> _Provided information_
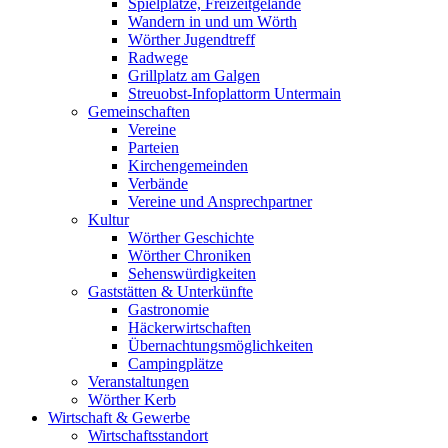
Spielplätze, Freizeitgelände
Wandern in und um Wörth
Wörther Jugendtreff
Radwege
Grillplatz am Galgen
Streuobst-Infoplattorm Untermain
Gemeinschaften
Vereine
Parteien
Kirchengemeinden
Verbände
Vereine und Ansprechpartner
Kultur
Wörther Geschichte
Wörther Chroniken
Sehenswürdigkeiten
Gaststätten & Unterkünfte
Gastronomie
Häckerwirtschaften
Übernachtungsmöglichkeiten
Campingplätze
Veranstaltungen
Wörther Kerb
Wirtschaft & Gewerbe
Wirtschaftsstandort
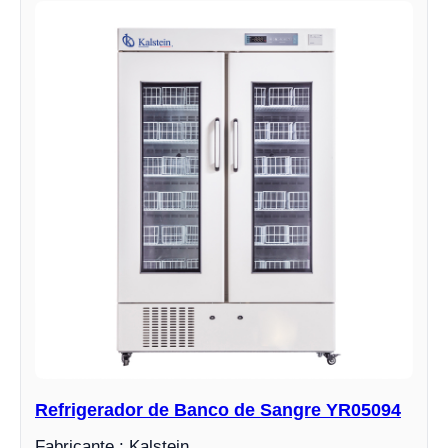
Refrigerador de Banco de Sangre YR05094
Fabricante : Kalstein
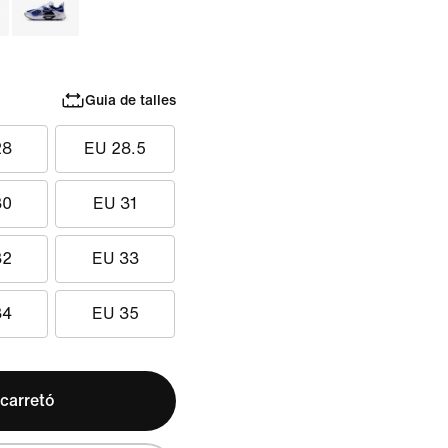
Guia de talles
28
EU 28.5
30
EU 31
32
EU 33
34
EU 35
 carretó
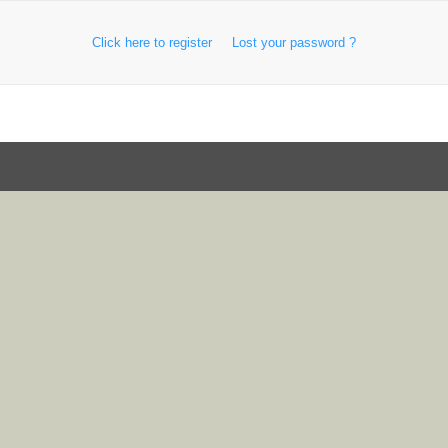
Click here to register
Lost your password ?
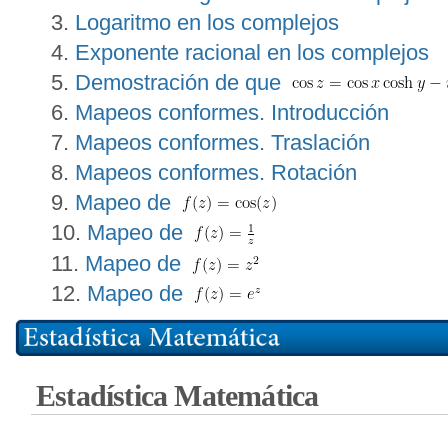
Logaritmo en los complejos
Exponente racional en los complejos
Demostración de que
Mapeos conformes. Introducción
Mapeos conformes. Traslación
Mapeos conformes. Rotación
Mapeo de
Mapeo de
Mapeo de
Mapeo de
Estadística Matemática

> _Task item_
Write out the whole listing exactly, with no pictures.

> _Exercise result_
Spielplätze, Freizeitgelände
Wandern in und um Wörth
Wörther Jugendtreff
Radwege
Grillplatz am Galgen
Streuobst-Infoplattorm Untermain
Gemeinschaften
Vereine
Parteien
Kirchengemeinden
Verbände
Vereine und Ansprechpartner
Kultur
Wörther Geschichte
Wörther Chroniken
Sehenswürdigkeiten
Gaststätten & Unterkünfte
Gastronomie
Häckerwirtschaften
Übernachtungsmöglichkeiten
Campingplätze
Veranstaltungen
Wörther Kerb
Wirtschaft & Gewerbe
Wirtschaftsstandort
Refrigerador de Banco de Sangre YR05094
Fabricante : Kalstein
Guia de talles
28
EU 28.5
30
EU 31
32
EU 33
34
EU 35
 carretó
Click here to register
Lost your password ?
Logaritmo en los complejos
Exponente racional en los complejos
Demostración de que
Mapeos conformes. Introducción
Mapeos conformes. Traslación
Mapeos conformes. Rotación
Mapeo de
Mapeo de
Mapeo de
Mapeo de
Estadística Matemática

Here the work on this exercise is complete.